-- GIVEN INFORMATION follows --
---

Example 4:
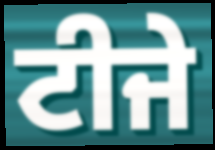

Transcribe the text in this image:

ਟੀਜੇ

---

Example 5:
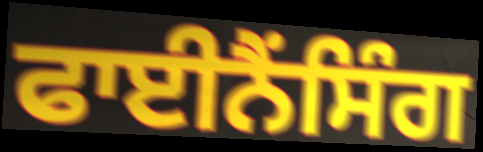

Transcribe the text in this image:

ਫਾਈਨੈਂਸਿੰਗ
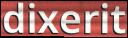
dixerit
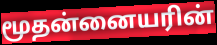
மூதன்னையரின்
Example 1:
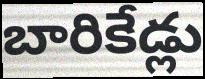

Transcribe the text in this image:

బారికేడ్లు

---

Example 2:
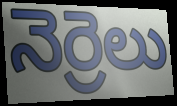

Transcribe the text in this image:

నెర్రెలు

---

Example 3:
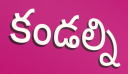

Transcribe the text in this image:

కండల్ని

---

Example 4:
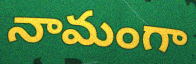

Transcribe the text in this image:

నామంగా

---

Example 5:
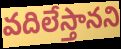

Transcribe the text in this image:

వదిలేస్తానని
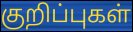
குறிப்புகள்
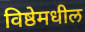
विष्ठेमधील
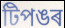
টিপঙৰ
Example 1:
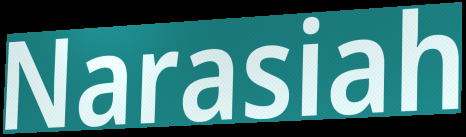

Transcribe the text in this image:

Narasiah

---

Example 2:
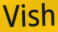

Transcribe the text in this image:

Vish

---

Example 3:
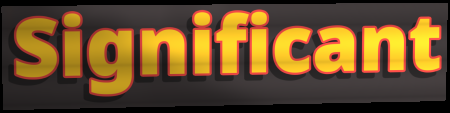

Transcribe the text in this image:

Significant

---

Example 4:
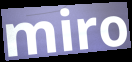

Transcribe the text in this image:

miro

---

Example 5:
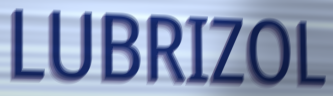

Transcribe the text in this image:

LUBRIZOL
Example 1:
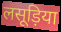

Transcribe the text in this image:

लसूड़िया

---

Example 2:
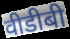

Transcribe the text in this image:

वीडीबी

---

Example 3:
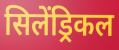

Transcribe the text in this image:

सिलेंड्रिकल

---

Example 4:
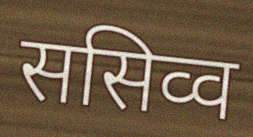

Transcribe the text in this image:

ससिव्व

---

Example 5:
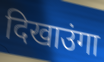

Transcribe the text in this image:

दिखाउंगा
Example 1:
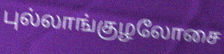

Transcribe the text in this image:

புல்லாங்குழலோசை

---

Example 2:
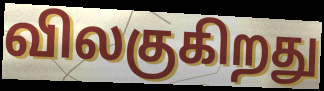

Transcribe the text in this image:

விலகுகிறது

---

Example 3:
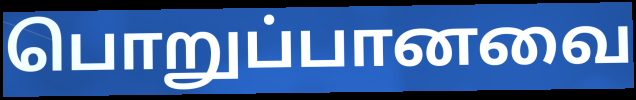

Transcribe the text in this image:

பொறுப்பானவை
-- GIVEN INFORMATION concluded --
TASK DIRECTIONS ->
Using the records above, output an exact copy without any pictures.

REPLY ->
---

Example 4:

Transcribe the text in this image:

ਟੀਜੇ

---

Example 5:

Transcribe the text in this image:

ਫਾਈਨੈਂਸਿੰਗ
dixerit
மூதன்னையரின்
Example 1:

Transcribe the text in this image:

బారికేడ్లు

---

Example 2:

Transcribe the text in this image:

నెర్రెలు

---

Example 3:

Transcribe the text in this image:

కండల్ని

---

Example 4:

Transcribe the text in this image:

నామంగా

---

Example 5:

Transcribe the text in this image:

వదిలేస్తానని
குறிப்புகள்
विष्ठेमधील
টিপঙৰ
Example 1:

Transcribe the text in this image:

Narasiah

---

Example 2:

Transcribe the text in this image:

Vish

---

Example 3:

Transcribe the text in this image:

Significant

---

Example 4:

Transcribe the text in this image:

miro

---

Example 5:

Transcribe the text in this image:

LUBRIZOL
Example 1:

Transcribe the text in this image:

लसूड़िया

---

Example 2:

Transcribe the text in this image:

वीडीबी

---

Example 3:

Transcribe the text in this image:

सिलेंड्रिकल

---

Example 4:

Transcribe the text in this image:

ससिव्व

---

Example 5:

Transcribe the text in this image:

दिखाउंगा
Example 1:

Transcribe the text in this image:

புல்லாங்குழலோசை

---

Example 2:

Transcribe the text in this image:

விலகுகிறது

---

Example 3:

Transcribe the text in this image:

பொறுப்பானவை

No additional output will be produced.